Companies soon might stop frowning over cost savings and will begin to focus on increasing revenue. And it will be AI engineers that will promise and deliver on the same. Cost-cutting has a floor. Revenue growth does not. The companies that figure this out first will hire aggressively while their competitors are still celebrating how many engineers they managed to let go.
My contrarian opinion: hire as many software engineers as you can. Not the ones who write code that a model can write. The ones who understand systems, who see where intelligence can be inserted into the physical world, who can architect what doesn't yet exist. Hire the ones with soul in their work.
The Soul Test
Science and storytelling require the most soul. They demand novelty. They punish repetition. A scientist who merely reproduces known results is not doing science. A storyteller who recycles familiar plots without genuine insight is not telling a story worth hearing. These disciplines, by their nature, resist automation, not because the tools can't mimic their outputs, but because their value lies precisely in the parts that haven't been done before.
Repetitive engineering requires the least soul. If the job you work on has been done a million times before and you are not creatively contributing anything new to it on a regular basis, then yes, you are competing directly with a ghost. And ghosts work for fractions of a penny, never sleep, and never complain.
My Prediction
Here is where I'll leave this, my final word on the topic.

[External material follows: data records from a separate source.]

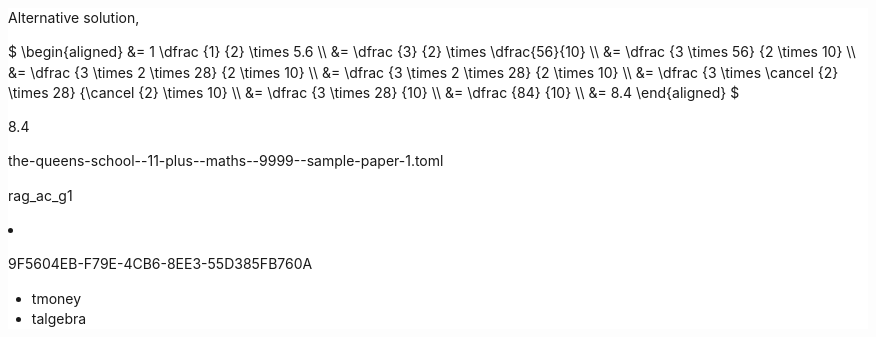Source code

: Alternative solution,

$
\begin{aligned}
&= 1 \dfrac {1} {2} \times 5.6 \\\\
&= \dfrac {3} {2} \times \dfrac{56}{10} \\\\
&= \dfrac {3 \times 56} {2 \times 10} \\\\
&= \dfrac {3 \times 2 \times 28} {2 \times 10} \\\\
&= \dfrac {3 \times 2 \times 28} {2 \times 10} \\\\
&= \dfrac {3 \times \cancel {2}  \times 28} {\cancel {2}  \times 10} \\\\
&= \dfrac {3 \times 28} {10} \\\\
&= \dfrac {84} {10} \\\\
&= 8.4
\end{aligned}
$

</div>
</div>
<div class='answers'>
<div class='answer'>

$8.4$

</div>
</div>

<div class='papername'>
<p>the-queens-school--11-plus--maths--9999--sample-paper-1.toml</p>
</div>
<div class='rag'>
<p>rag_ac_g1</p>
</div>
</div>
</li>
<li>
<div class='question_envelope rag_ac_pr question'>
<div class='uuid'>
<p>9F5604EB-F79E-4CB6-8EE3-55D385FB760A</p>
</div>
<div class='topics'>
<ul>
<li>
tmoney
</li>
<li>
talgebra
</li>
</ul>
</div>
<div class='question question'>
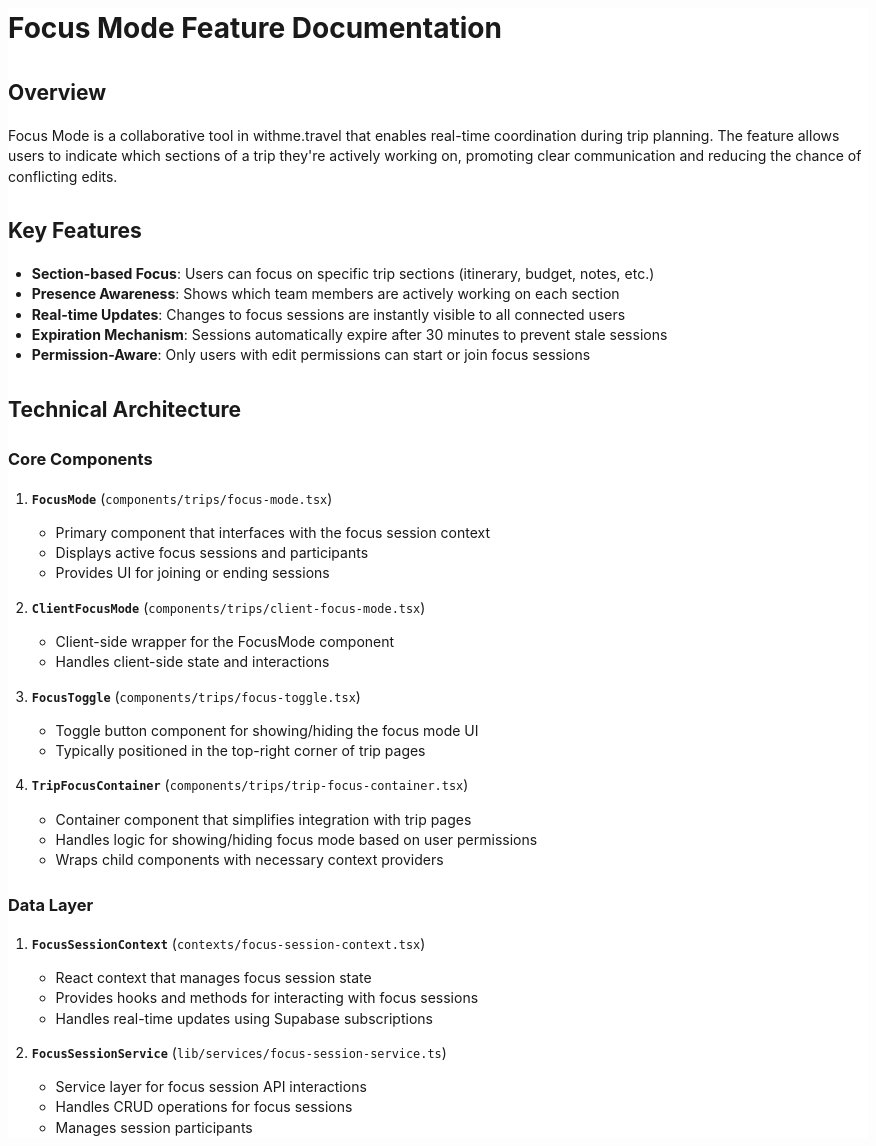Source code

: # Focus Mode Feature Documentation

## Overview

Focus Mode is a collaborative tool in withme.travel that enables real-time coordination during trip planning. The feature allows users to indicate which sections of a trip they're actively working on, promoting clear communication and reducing the chance of conflicting edits.

## Key Features

- **Section-based Focus**: Users can focus on specific trip sections (itinerary, budget, notes, etc.)
- **Presence Awareness**: Shows which team members are actively working on each section
- **Real-time Updates**: Changes to focus sessions are instantly visible to all connected users
- **Expiration Mechanism**: Sessions automatically expire after 30 minutes to prevent stale sessions
- **Permission-Aware**: Only users with edit permissions can start or join focus sessions

## Technical Architecture

### Core Components

1. **`FocusMode`** (`components/trips/focus-mode.tsx`)
   - Primary component that interfaces with the focus session context
   - Displays active focus sessions and participants
   - Provides UI for joining or ending sessions

2. **`ClientFocusMode`** (`components/trips/client-focus-mode.tsx`)
   - Client-side wrapper for the FocusMode component
   - Handles client-side state and interactions

3. **`FocusToggle`** (`components/trips/focus-toggle.tsx`)
   - Toggle button component for showing/hiding the focus mode UI
   - Typically positioned in the top-right corner of trip pages

4. **`TripFocusContainer`** (`components/trips/trip-focus-container.tsx`)
   - Container component that simplifies integration with trip pages
   - Handles logic for showing/hiding focus mode based on user permissions
   - Wraps child components with necessary context providers

### Data Layer

1. **`FocusSessionContext`** (`contexts/focus-session-context.tsx`)
   - React context that manages focus session state
   - Provides hooks and methods for interacting with focus sessions
   - Handles real-time updates using Supabase subscriptions

2. **`FocusSessionService`** (`lib/services/focus-session-service.ts`)
   - Service layer for focus session API interactions
   - Handles CRUD operations for focus sessions
   - Manages session participants
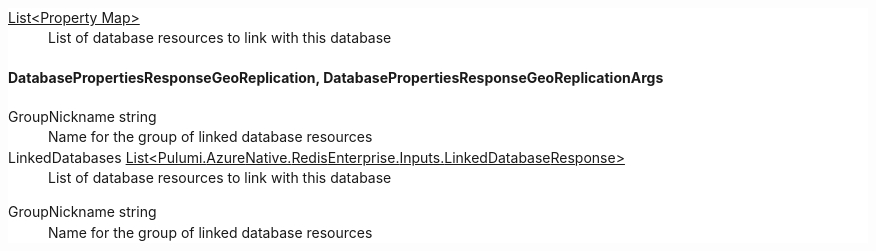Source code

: </span>
        <span class="property-indicator"></span>
        <span class="property-type"><a href="#linkeddatabase">List&lt;Property Map&gt;</a></span>
    </dt>
    <dd>List of database resources to link with this database</dd></dl>
</pulumi-choosable>
</div>

<h4 id="databasepropertiesresponsegeoreplication">
Database<wbr>Properties<wbr>Response<wbr>Geo<wbr>Replication<pulumi-choosable type="language" values="python,go" class="inline">, Database<wbr>Properties<wbr>Response<wbr>Geo<wbr>Replication<wbr>Args</pulumi-choosable>
</h4>

<div>
<pulumi-choosable type="language" values="csharp">
<dl class="resources-properties"><dt class="property-optional"
            title="Optional">
        <span id="groupnickname_csharp">
<a data-swiftype-name="resource-property" data-swiftype-type="text" href="#groupnickname_csharp" style="color: inherit; text-decoration: inherit;">Group<wbr>Nickname</a>
</span>
        <span class="property-indicator"></span>
        <span class="property-type">string</span>
    </dt>
    <dd>Name for the group of linked database resources</dd><dt class="property-optional"
            title="Optional">
        <span id="linkeddatabases_csharp">
<a data-swiftype-name="resource-property" data-swiftype-type="text" href="#linkeddatabases_csharp" style="color: inherit; text-decoration: inherit;">Linked<wbr>Databases</a>
</span>
        <span class="property-indicator"></span>
        <span class="property-type"><a href="#linkeddatabaseresponse">List&lt;Pulumi.<wbr>Azure<wbr>Native.<wbr>Redis<wbr>Enterprise.<wbr>Inputs.<wbr>Linked<wbr>Database<wbr>Response&gt;</a></span>
    </dt>
    <dd>List of database resources to link with this database</dd></dl>
</pulumi-choosable>
</div>

<div>
<pulumi-choosable type="language" values="go">
<dl class="resources-properties"><dt class="property-optional"
            title="Optional">
        <span id="groupnickname_go">
<a data-swiftype-name="resource-property" data-swiftype-type="text" href="#groupnickname_go" style="color: inherit; text-decoration: inherit;">Group<wbr>Nickname</a>
</span>
        <span class="property-indicator"></span>
        <span class="property-type">string</span>
    </dt>
    <dd>Name for the group of linked database resources</dd><dt class="property-optional"
            title="Optional">
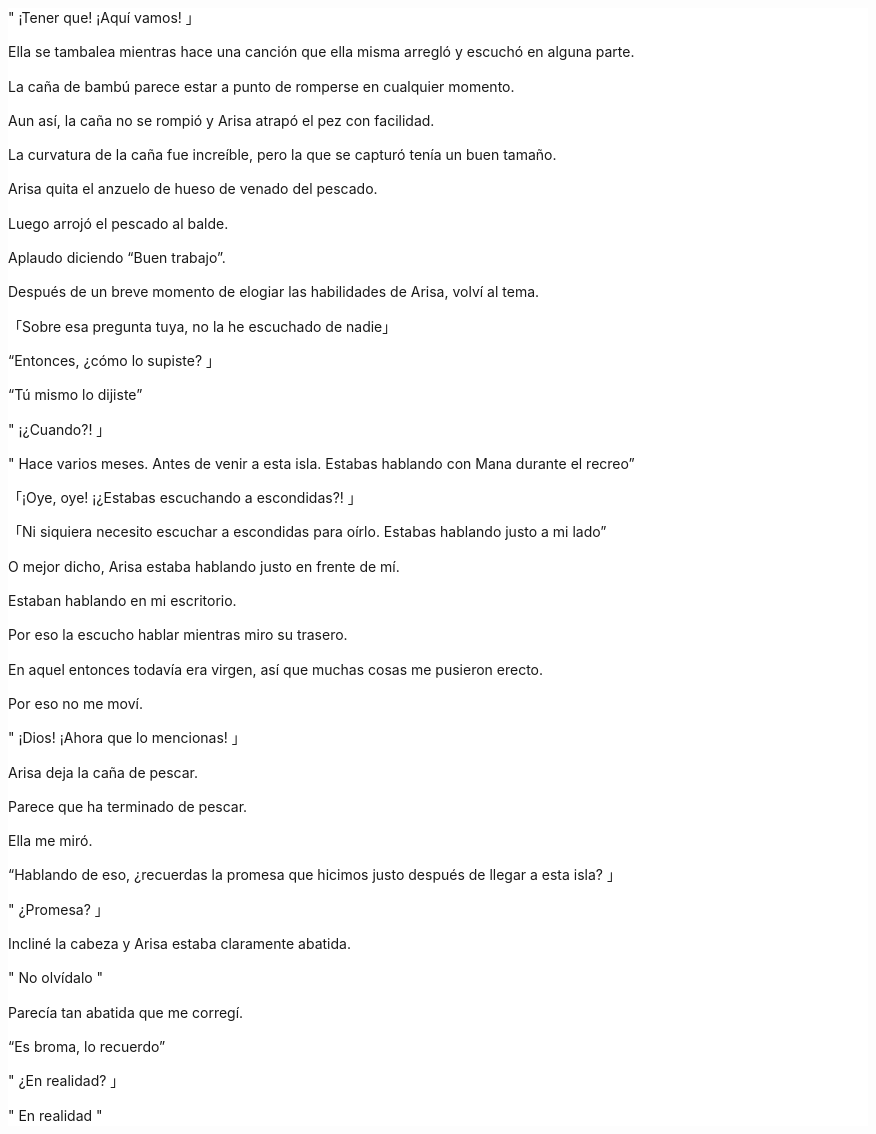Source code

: " ¡Tener que! ¡Aquí vamos! 」

Ella se tambalea mientras hace una canción que ella misma arregló y escuchó en alguna parte.

La caña de bambú parece estar a punto de romperse en cualquier momento.

Aun así, la caña no se rompió y Arisa atrapó el pez con facilidad.

La curvatura de la caña fue increíble, pero la que se capturó tenía un buen tamaño.

Arisa quita el anzuelo de hueso de venado del pescado.

Luego arrojó el pescado al balde.

Aplaudo diciendo “Buen trabajo”.

Después de un breve momento de elogiar las habilidades de Arisa, volví al tema.

「Sobre esa pregunta tuya, no la he escuchado de nadie」

“Entonces, ¿cómo lo supiste? 」

“Tú mismo lo dijiste”

" ¡¿Cuando?! 」

" Hace varios meses. Antes de venir a esta isla. Estabas hablando con Mana durante el recreo”

「¡Oye, oye! ¡¿Estabas escuchando a escondidas?! 」

「Ni siquiera necesito escuchar a escondidas para oírlo. Estabas hablando justo a mi lado”

O mejor dicho, Arisa estaba hablando justo en frente de mí.

Estaban hablando en mi escritorio.

Por eso la escucho hablar mientras miro su trasero.

En aquel entonces todavía era virgen, así que muchas cosas me pusieron erecto.

Por eso no me moví.

" ¡Dios! ¡Ahora que lo mencionas! 」

Arisa deja la caña de pescar.

Parece que ha terminado de pescar.

Ella me miró.

“Hablando de eso, ¿recuerdas la promesa que hicimos justo después de llegar a esta isla? 」

" ¿Promesa? 」

Incliné la cabeza y Arisa estaba claramente abatida.

" No olvídalo "

Parecía tan abatida que me corregí.

“Es broma, lo recuerdo”

" ¿En realidad? 」

" En realidad "

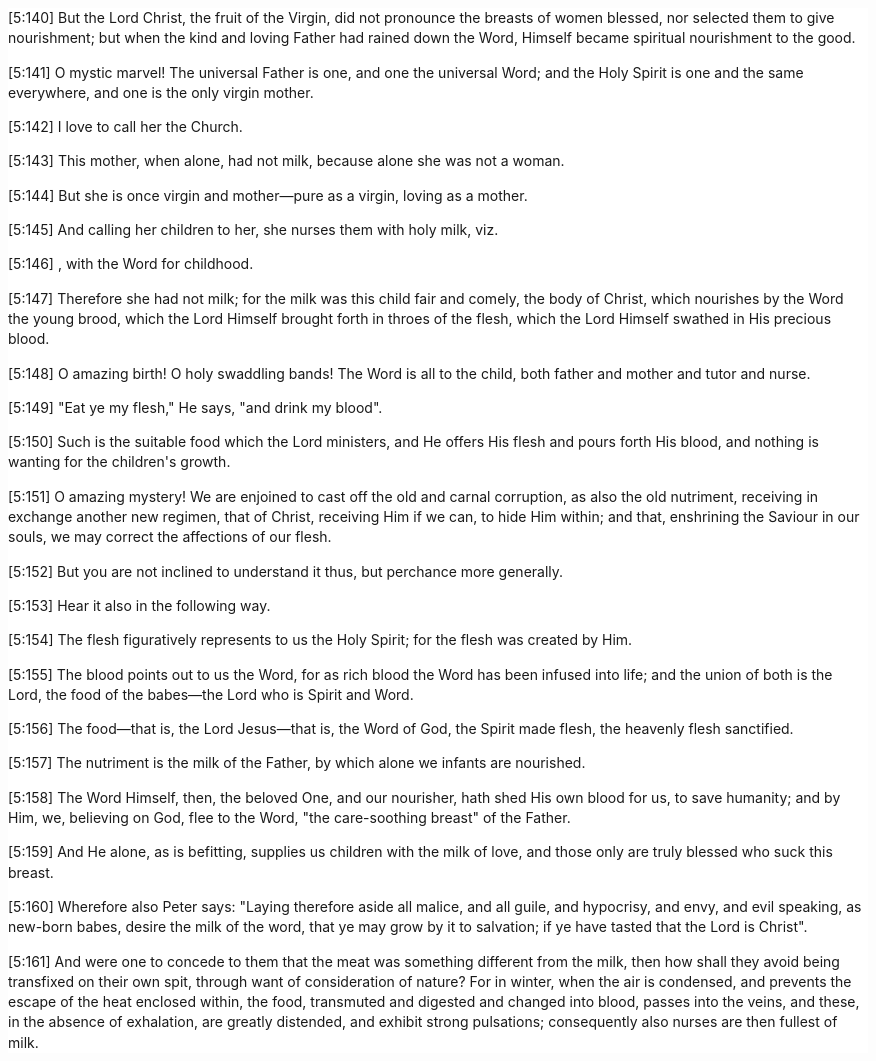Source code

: [5:140] But the Lord Christ, the fruit of the Virgin, did not pronounce the breasts of women blessed, nor selected them to give nourishment; but when the kind and loving Father had rained down the Word, Himself became spiritual nourishment to the good.

[5:141] O mystic marvel! The universal Father is one, and one the universal Word; and the Holy Spirit is one and the same everywhere, and one is the only virgin mother.

[5:142] I love to call her the Church.

[5:143] This mother, when alone, had not milk, because alone she was not a woman.

[5:144] But she is once virgin and mother—pure as a virgin, loving as a mother.

[5:145] And calling her children to her, she nurses them with holy milk, viz.

[5:146] , with the Word for childhood.

[5:147] Therefore she had not milk; for the milk was this child fair and comely, the body of Christ, which nourishes by the Word the young brood, which the Lord Himself brought forth in throes of the flesh, which the Lord Himself swathed in His precious blood.

[5:148] O amazing birth! O holy swaddling bands! The Word is all to the child, both father and mother and tutor and nurse.

[5:149] "Eat ye my flesh," He says, "and drink my blood".

[5:150] Such is the suitable food which the Lord ministers, and He offers His flesh and pours forth His blood, and nothing is wanting for the children's growth.

[5:151] O amazing mystery! We are enjoined to cast off the old and carnal corruption, as also the old nutriment, receiving in exchange another new regimen, that of Christ, receiving Him if we can, to hide Him within; and that, enshrining the Saviour in our souls, we may correct the affections of our flesh.

[5:152] But you are not inclined to understand it thus, but perchance more generally.

[5:153] Hear it also in the following way.

[5:154] The flesh figuratively represents to us the Holy Spirit; for the flesh was created by Him.

[5:155] The blood points out to us the Word, for as rich blood the Word has been infused into life; and the union of both is the Lord, the food of the babes—the Lord who is Spirit and Word.

[5:156] The food—that is, the Lord Jesus—that is, the Word of God, the Spirit made flesh, the heavenly flesh sanctified.

[5:157] The nutriment is the milk of the Father, by which alone we infants are nourished.

[5:158] The Word Himself, then, the beloved One, and our nourisher, hath shed His own blood for us, to save humanity; and by Him, we, believing on God, flee to the Word, "the care-soothing breast" of the Father.

[5:159] And He alone, as is befitting, supplies us children with the milk of love, and those only are truly blessed who suck this breast.

[5:160] Wherefore also Peter says: "Laying therefore aside all malice, and all guile, and hypocrisy, and envy, and evil speaking, as new-born babes, desire the milk of the word, that ye may grow by it to salvation; if ye have tasted that the Lord is Christ".

[5:161] And were one to concede to them that the meat was something different from the milk, then how shall they avoid being transfixed on their own spit, through want of consideration of nature? For in winter, when the air is condensed, and prevents the escape of the heat enclosed within, the food, transmuted and digested and changed into blood, passes into the veins, and these, in the absence of exhalation, are greatly distended, and exhibit strong pulsations; consequently also nurses are then fullest of milk.
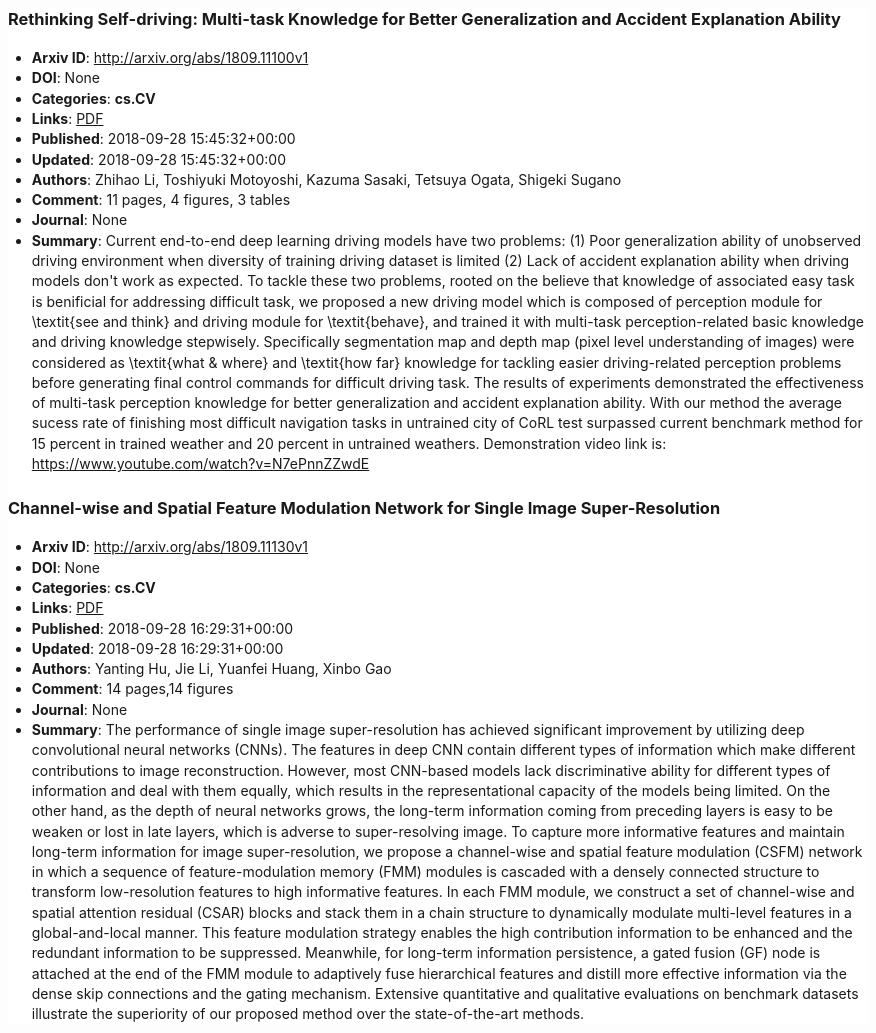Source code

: 

### Rethinking Self-driving: Multi-task Knowledge for Better Generalization and Accident Explanation Ability
- **Arxiv ID**: http://arxiv.org/abs/1809.11100v1
- **DOI**: None
- **Categories**: **cs.CV**
- **Links**: [PDF](http://arxiv.org/pdf/1809.11100v1)
- **Published**: 2018-09-28 15:45:32+00:00
- **Updated**: 2018-09-28 15:45:32+00:00
- **Authors**: Zhihao Li, Toshiyuki Motoyoshi, Kazuma Sasaki, Tetsuya Ogata, Shigeki Sugano
- **Comment**: 11 pages, 4 figures, 3 tables
- **Journal**: None
- **Summary**: Current end-to-end deep learning driving models have two problems: (1) Poor generalization ability of unobserved driving environment when diversity of training driving dataset is limited (2) Lack of accident explanation ability when driving models don't work as expected. To tackle these two problems, rooted on the believe that knowledge of associated easy task is benificial for addressing difficult task, we proposed a new driving model which is composed of perception module for \textit{see and think} and driving module for \textit{behave}, and trained it with multi-task perception-related basic knowledge and driving knowledge stepwisely.   Specifically segmentation map and depth map (pixel level understanding of images) were considered as \textit{what \& where} and \textit{how far} knowledge for tackling easier driving-related perception problems before generating final control commands for difficult driving task. The results of experiments demonstrated the effectiveness of multi-task perception knowledge for better generalization and accident explanation ability. With our method the average sucess rate of finishing most difficult navigation tasks in untrained city of CoRL test surpassed current benchmark method for 15 percent in trained weather and 20 percent in untrained weathers. Demonstration video link is: https://www.youtube.com/watch?v=N7ePnnZZwdE



### Channel-wise and Spatial Feature Modulation Network for Single Image Super-Resolution
- **Arxiv ID**: http://arxiv.org/abs/1809.11130v1
- **DOI**: None
- **Categories**: **cs.CV**
- **Links**: [PDF](http://arxiv.org/pdf/1809.11130v1)
- **Published**: 2018-09-28 16:29:31+00:00
- **Updated**: 2018-09-28 16:29:31+00:00
- **Authors**: Yanting Hu, Jie Li, Yuanfei Huang, Xinbo Gao
- **Comment**: 14 pages,14 figures
- **Journal**: None
- **Summary**: The performance of single image super-resolution has achieved significant improvement by utilizing deep convolutional neural networks (CNNs). The features in deep CNN contain different types of information which make different contributions to image reconstruction. However, most CNN-based models lack discriminative ability for different types of information and deal with them equally, which results in the representational capacity of the models being limited. On the other hand, as the depth of neural networks grows, the long-term information coming from preceding layers is easy to be weaken or lost in late layers, which is adverse to super-resolving image. To capture more informative features and maintain long-term information for image super-resolution, we propose a channel-wise and spatial feature modulation (CSFM) network in which a sequence of feature-modulation memory (FMM) modules is cascaded with a densely connected structure to transform low-resolution features to high informative features. In each FMM module, we construct a set of channel-wise and spatial attention residual (CSAR) blocks and stack them in a chain structure to dynamically modulate multi-level features in a global-and-local manner. This feature modulation strategy enables the high contribution information to be enhanced and the redundant information to be suppressed. Meanwhile, for long-term information persistence, a gated fusion (GF) node is attached at the end of the FMM module to adaptively fuse hierarchical features and distill more effective information via the dense skip connections and the gating mechanism. Extensive quantitative and qualitative evaluations on benchmark datasets illustrate the superiority of our proposed method over the state-of-the-art methods.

The next decade will not be defined by AI replacing humans. It will be defined by a great sorting, a separation of soulful work from soulless work, cutting across every profession, every industry, every title. Some surgeons will be replaceable. Some plumbers won't be. Some PhDs will find their entire research agenda automated overnight. Some high school dropouts building strange, novel things in their garage will become indispensable.
The question you should be asking yourself is not "Will AI take my job?" The question is: "Does my job have a soul?" If what you do each day involves genuine creative exploration, deep problem-solving in novel contexts, or the kind of human judgment that emerges only from lived experience in the physical world, you are not competing with ghosts. You are the one summoning them.
And if your work is repetition dressed in complexity? The ghost is already learning your name.